Hanbo Cheng,Limin Lin,Chenyu Liu,Pengcheng Xia,Pengfei Hu,Jiefeng Ma,Jun Du,Jia Pan
2024-10-18
Abstract:Talking head generation intends to produce vivid and realistic talking head videos from a single portrait and speech audio clip. Although significant progress has been made in diffusion-based talking head generation, almost all methods rely on autoregressive strategies, which suffer from limited context utilization beyond the current generation step, error accumulation, and slower generation speed. To address these challenges, we present DAWN (Dynamic frame Avatar With Non-autoregressive diffusion), a framework that enables all-at-once generation of dynamic-length video sequences. Specifically, it consists of two main components: (1) audio-driven holistic facial dynamics generation in the latent motion space, and (2) audio-driven head pose and blink generation. Extensive experiments demonstrate that our method generates authentic and vivid videos with precise lip motions, and natural pose/blink movements. Additionally, with a high generation speed, DAWN possesses strong extrapolation capabilities, ensuring the stable production of high-quality long videos. These results highlight the considerable promise and potential impact of DAWN in the field of talking head video generation. Furthermore, we hope that DAWN sparks further exploration of non-autoregressive approaches in diffusion models. Our code will be publicly available at <a class="link-external link-https" href="https://github.com/Hanbo-Cheng/DAWN-pytorch" rel="external noopener nofollow">this https URL</a>.
Computer Vision and Pattern Recognition,Artificial Intelligence
What problem does this paper attempt to address?

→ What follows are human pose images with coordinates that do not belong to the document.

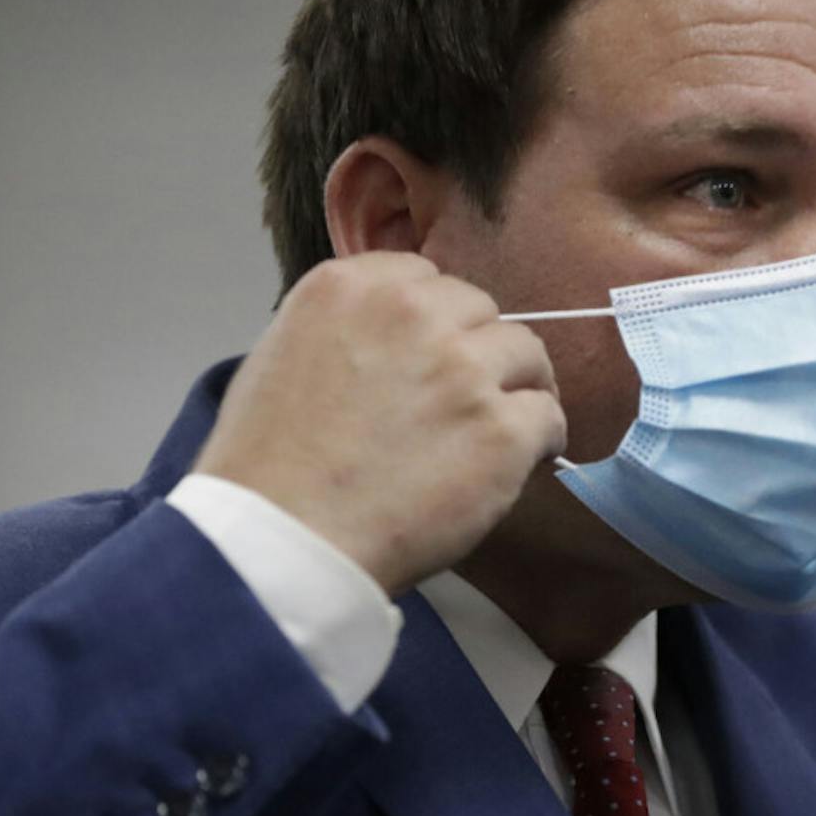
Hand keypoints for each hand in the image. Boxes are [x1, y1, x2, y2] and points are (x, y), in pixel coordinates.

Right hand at [195, 252, 566, 595]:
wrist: (284, 539)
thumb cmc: (267, 467)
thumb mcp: (280, 356)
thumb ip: (346, 328)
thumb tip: (394, 336)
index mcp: (351, 287)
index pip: (425, 277)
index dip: (436, 320)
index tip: (434, 353)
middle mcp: (412, 313)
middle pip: (481, 311)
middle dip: (476, 350)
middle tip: (463, 399)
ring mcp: (463, 369)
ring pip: (526, 354)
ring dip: (518, 388)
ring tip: (499, 429)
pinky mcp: (501, 429)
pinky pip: (548, 415)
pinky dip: (543, 439)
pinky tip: (522, 462)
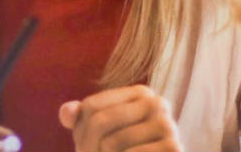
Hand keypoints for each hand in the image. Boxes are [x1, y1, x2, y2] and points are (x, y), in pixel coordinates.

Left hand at [58, 86, 180, 151]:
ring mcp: (169, 126)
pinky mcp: (174, 148)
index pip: (91, 106)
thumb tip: (66, 112)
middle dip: (89, 147)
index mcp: (141, 93)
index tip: (84, 146)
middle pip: (100, 121)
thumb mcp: (96, 135)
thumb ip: (78, 119)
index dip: (79, 131)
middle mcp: (158, 103)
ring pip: (112, 142)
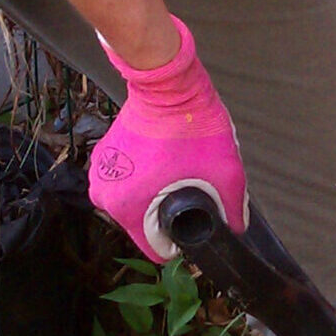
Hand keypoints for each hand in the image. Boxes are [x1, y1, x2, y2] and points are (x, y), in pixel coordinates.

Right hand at [88, 14, 248, 260]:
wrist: (168, 85)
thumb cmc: (193, 127)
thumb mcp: (226, 173)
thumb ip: (232, 210)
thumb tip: (234, 230)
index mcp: (128, 207)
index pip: (156, 250)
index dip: (182, 243)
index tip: (197, 222)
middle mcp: (105, 196)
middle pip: (145, 228)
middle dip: (170, 215)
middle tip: (191, 186)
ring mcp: (100, 176)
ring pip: (136, 207)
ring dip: (157, 198)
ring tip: (177, 171)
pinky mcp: (102, 159)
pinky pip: (127, 185)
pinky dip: (145, 181)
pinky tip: (164, 162)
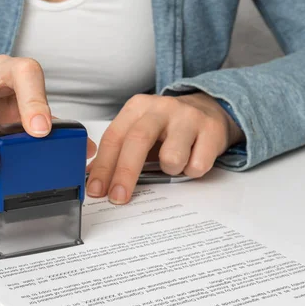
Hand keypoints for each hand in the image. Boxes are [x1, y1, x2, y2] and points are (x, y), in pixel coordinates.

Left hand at [86, 93, 244, 203]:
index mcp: (138, 107)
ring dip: (170, 171)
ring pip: (171, 158)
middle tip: (118, 197)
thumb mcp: (140, 132)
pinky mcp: (212, 130)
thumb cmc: (169, 127)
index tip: (97, 190)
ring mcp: (188, 117)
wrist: (210, 109)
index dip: (103, 167)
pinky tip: (192, 159)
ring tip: (174, 164)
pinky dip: (192, 171)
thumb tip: (92, 179)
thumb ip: (117, 153)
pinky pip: (197, 166)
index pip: (114, 138)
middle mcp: (161, 108)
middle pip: (137, 142)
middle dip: (124, 174)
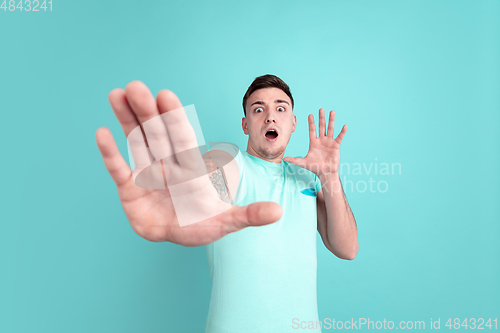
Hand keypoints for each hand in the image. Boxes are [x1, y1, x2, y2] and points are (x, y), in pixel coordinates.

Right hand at [95, 81, 281, 245]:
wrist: (181, 232)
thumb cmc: (203, 223)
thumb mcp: (226, 222)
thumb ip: (248, 215)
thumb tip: (278, 213)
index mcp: (191, 169)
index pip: (182, 139)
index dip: (174, 119)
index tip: (166, 96)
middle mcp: (168, 165)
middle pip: (157, 134)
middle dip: (147, 112)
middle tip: (135, 86)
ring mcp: (147, 174)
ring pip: (136, 142)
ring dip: (126, 120)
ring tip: (116, 94)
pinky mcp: (129, 188)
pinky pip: (118, 168)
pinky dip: (110, 153)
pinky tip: (101, 133)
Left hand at [283, 108, 346, 180]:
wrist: (325, 173)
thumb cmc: (315, 168)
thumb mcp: (303, 163)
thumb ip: (294, 160)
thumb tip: (284, 158)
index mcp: (313, 143)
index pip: (312, 130)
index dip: (311, 123)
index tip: (310, 115)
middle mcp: (321, 140)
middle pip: (321, 127)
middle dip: (321, 118)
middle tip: (321, 109)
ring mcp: (329, 142)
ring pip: (330, 129)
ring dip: (331, 120)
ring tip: (332, 112)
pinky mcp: (336, 145)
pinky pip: (339, 137)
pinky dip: (342, 132)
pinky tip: (344, 126)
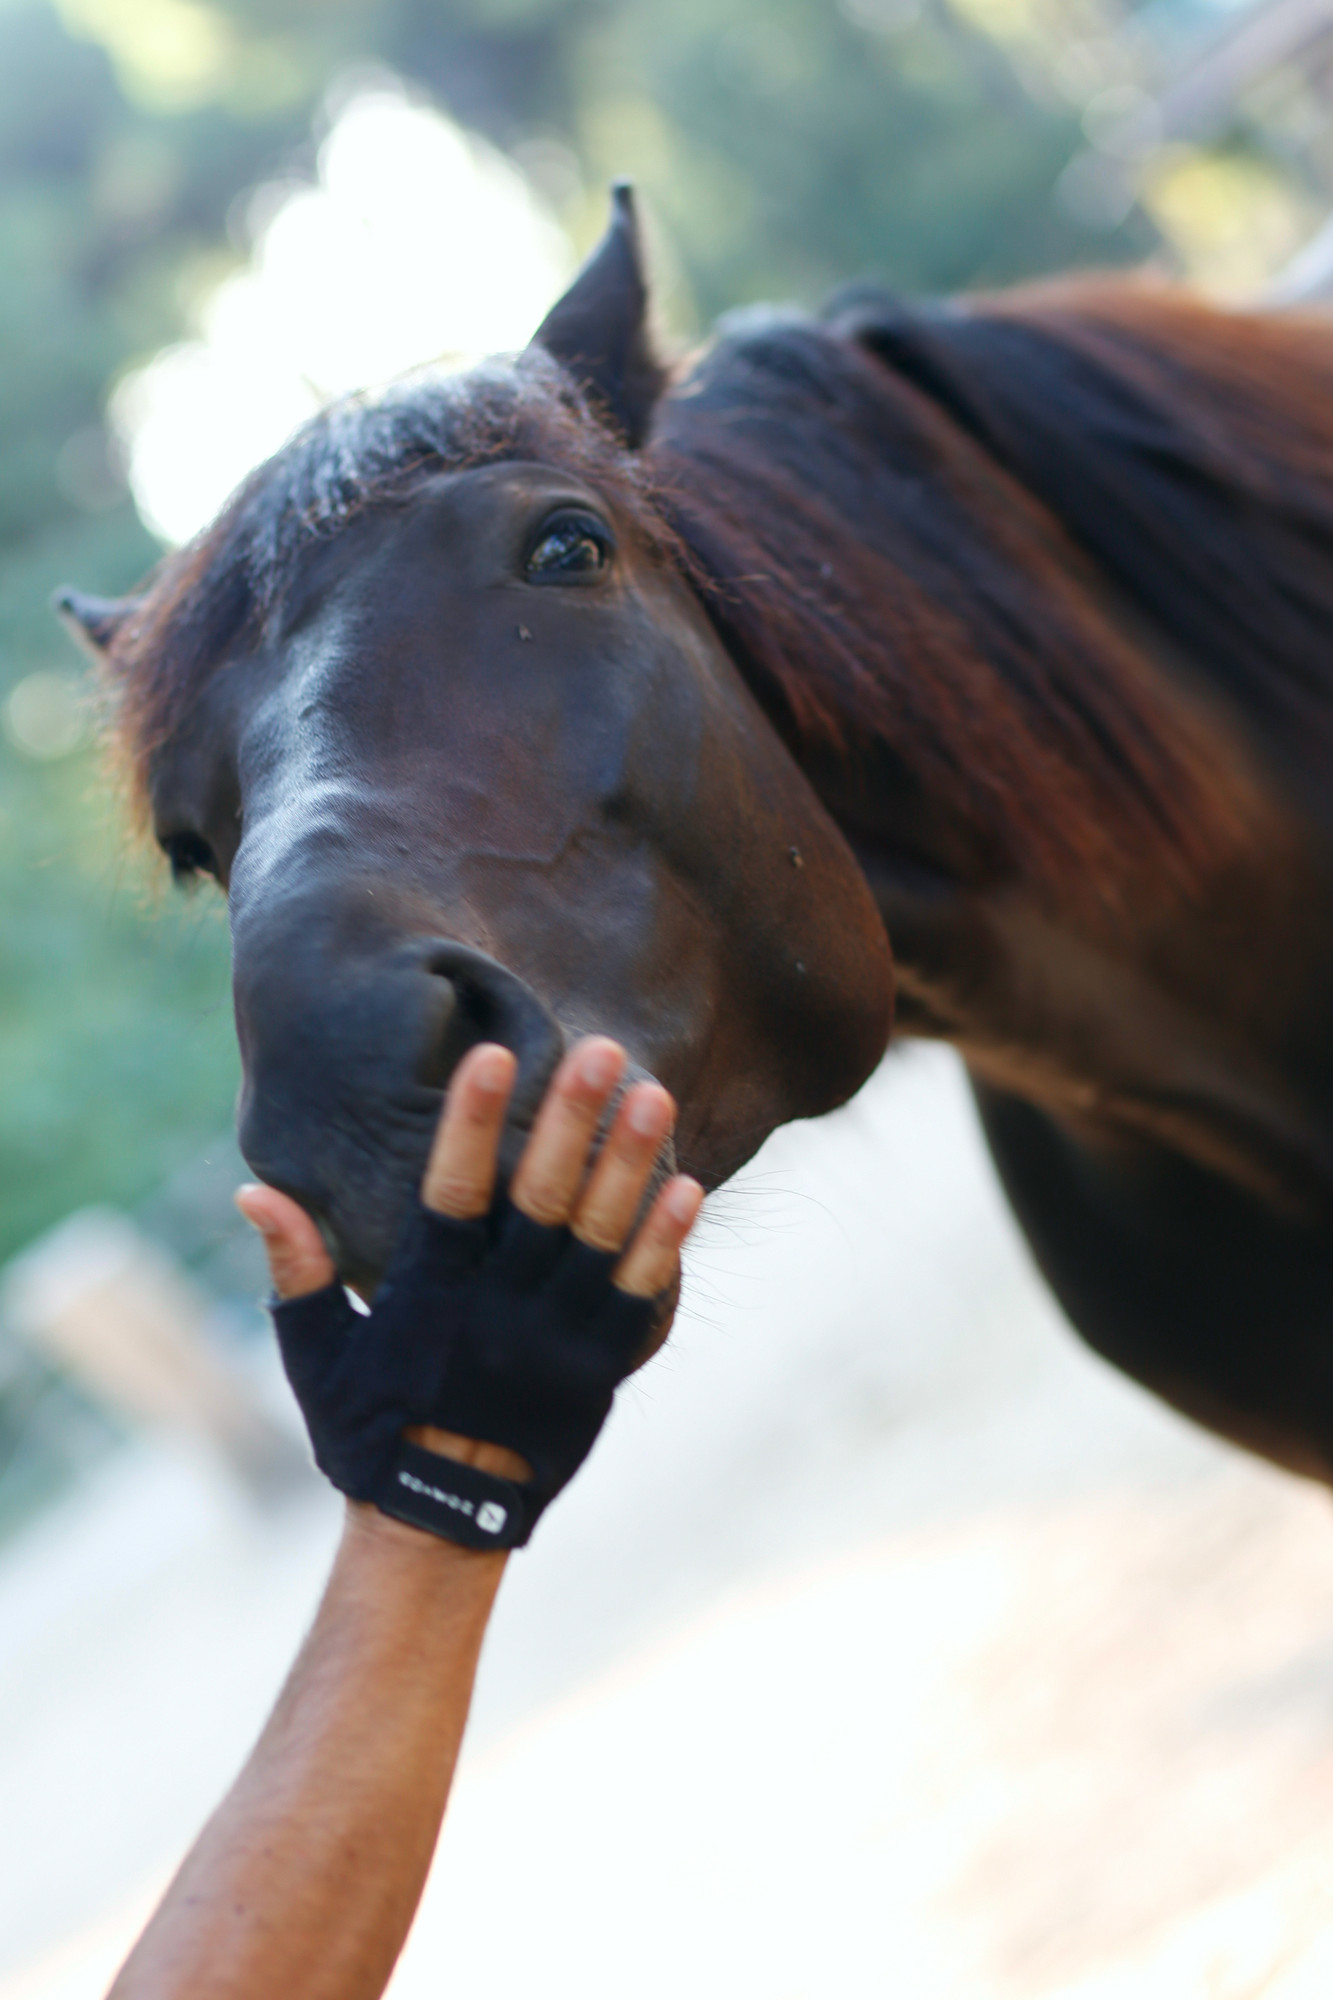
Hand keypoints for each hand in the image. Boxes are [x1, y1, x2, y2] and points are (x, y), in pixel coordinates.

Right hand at [237, 1038, 703, 1543]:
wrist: (443, 1526)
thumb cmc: (370, 1432)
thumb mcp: (317, 1354)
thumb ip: (296, 1268)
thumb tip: (254, 1192)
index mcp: (429, 1297)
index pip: (450, 1193)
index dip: (471, 1123)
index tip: (492, 1054)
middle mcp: (497, 1312)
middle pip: (538, 1201)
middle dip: (570, 1121)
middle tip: (601, 1048)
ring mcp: (554, 1340)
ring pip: (598, 1238)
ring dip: (627, 1164)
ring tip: (655, 1095)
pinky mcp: (597, 1368)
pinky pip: (638, 1298)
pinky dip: (663, 1244)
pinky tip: (688, 1187)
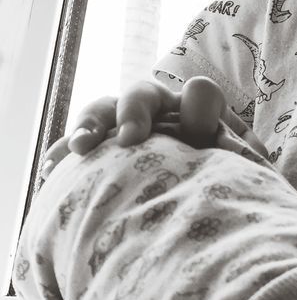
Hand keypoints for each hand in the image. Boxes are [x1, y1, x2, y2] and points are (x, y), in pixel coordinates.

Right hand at [40, 76, 266, 179]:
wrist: (204, 207)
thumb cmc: (229, 182)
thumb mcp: (244, 166)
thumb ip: (241, 152)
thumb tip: (216, 137)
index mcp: (200, 109)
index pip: (200, 93)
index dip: (198, 107)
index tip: (194, 134)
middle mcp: (159, 110)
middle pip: (140, 94)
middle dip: (133, 113)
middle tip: (129, 139)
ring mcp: (124, 126)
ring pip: (101, 112)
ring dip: (89, 126)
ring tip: (80, 149)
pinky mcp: (100, 151)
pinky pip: (75, 146)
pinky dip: (62, 155)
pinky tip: (50, 171)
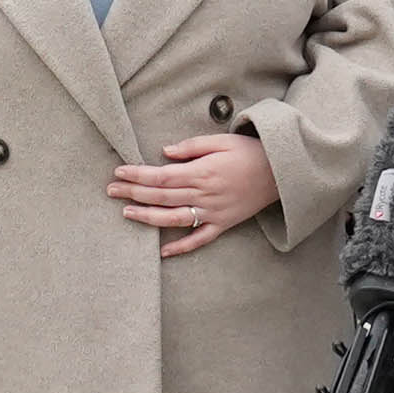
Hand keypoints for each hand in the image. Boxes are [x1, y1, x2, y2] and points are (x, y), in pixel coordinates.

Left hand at [110, 132, 280, 257]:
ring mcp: (213, 212)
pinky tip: (162, 251)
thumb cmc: (250, 152)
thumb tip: (164, 153)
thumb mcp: (221, 141)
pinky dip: (181, 247)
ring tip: (126, 213)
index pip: (161, 175)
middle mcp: (205, 195)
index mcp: (202, 172)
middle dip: (133, 193)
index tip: (119, 172)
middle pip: (161, 196)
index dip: (137, 175)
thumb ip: (191, 147)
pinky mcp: (223, 224)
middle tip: (111, 190)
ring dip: (148, 217)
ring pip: (174, 219)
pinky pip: (199, 239)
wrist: (283, 172)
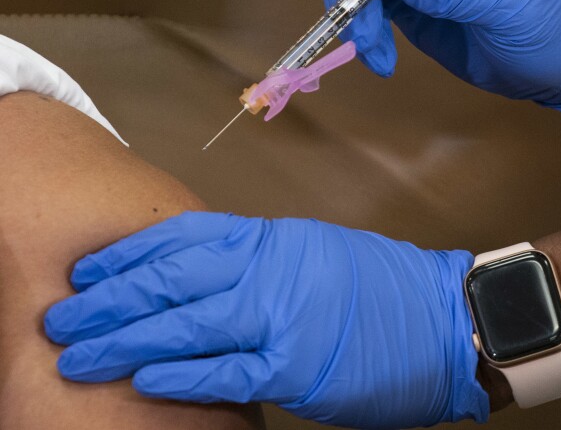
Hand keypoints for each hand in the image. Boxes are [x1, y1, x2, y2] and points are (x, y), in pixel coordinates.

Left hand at [44, 212, 487, 428]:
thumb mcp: (316, 252)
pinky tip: (143, 376)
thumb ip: (260, 260)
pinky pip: (224, 370)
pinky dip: (181, 373)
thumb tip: (206, 276)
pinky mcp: (296, 366)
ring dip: (126, 339)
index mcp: (273, 240)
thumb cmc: (384, 287)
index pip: (184, 237)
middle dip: (110, 299)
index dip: (130, 254)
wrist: (442, 318)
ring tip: (79, 352)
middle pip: (171, 279)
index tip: (90, 269)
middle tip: (65, 316)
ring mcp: (281, 317)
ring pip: (186, 323)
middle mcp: (270, 270)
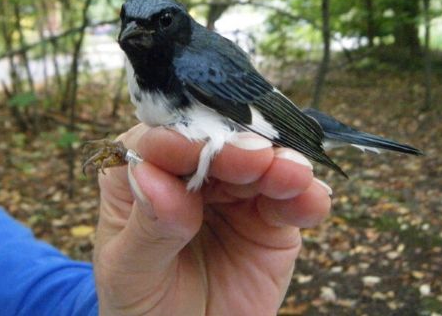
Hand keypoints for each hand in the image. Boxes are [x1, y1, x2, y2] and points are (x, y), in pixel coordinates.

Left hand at [94, 124, 331, 315]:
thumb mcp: (129, 272)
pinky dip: (306, 197)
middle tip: (253, 155)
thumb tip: (152, 177)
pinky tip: (311, 199)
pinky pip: (293, 203)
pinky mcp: (271, 221)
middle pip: (217, 143)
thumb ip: (146, 227)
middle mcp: (190, 174)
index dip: (181, 141)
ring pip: (261, 164)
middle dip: (235, 146)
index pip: (160, 142)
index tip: (197, 150)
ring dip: (279, 163)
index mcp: (142, 174)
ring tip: (289, 174)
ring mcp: (235, 195)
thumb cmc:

The problem that this paper attempts to solve is to generate realistic and vivid "talking head" videos, that is, to generate high - quality dynamic head videos from a single portrait and a voice audio clip. Although diffusion models have made significant progress in talking head generation, most of the existing methods rely on autoregressive strategies and have the following problems: 1. **Limited use of context**: Autoregressive methods are difficult to fully utilize the context information outside the current generation step. 2. **Error accumulation**: As the video length increases, the error accumulation problem may occur during the generation process. 3. **Slow generation speed**: Autoregressive methods generate videos frame by frame, resulting in a slow generation speed. To solve these problems, the authors propose DAWN (Dynamic frame Avatar With Non - autoregressive diffusion), a method based on a non - autoregressive diffusion framework, aiming to achieve one - time generation of video sequences of arbitrary length. The main contributions of DAWN include: 1. **Proposing for the first time a non - autoregressive solution based on the diffusion model** for general talking head video generation, achieving faster inference speed and high - quality results. 2. **Decoupling lip, head and blink movements** to compensate for the extrapolation limitations of non - autoregressive strategies in long - video generation and enhance the time - modeling ability. 3. **Introducing a lightweight Pose and Blink generation network (PBNet)** specifically for generating natural head postures and blink sequences from audio in a non - autoregressive manner. 4. **Proposing a two - stage curriculum learning (TCL) strategy** to guide the model to generate accurate lip movements and precise posture / blink control through phased training, ensuring that the model has strong convergence and extrapolation capabilities. These improvements make DAWN perform excellently in generating high - quality, long - videos, especially in terms of lip - synchronization, naturalness of head postures and blinks.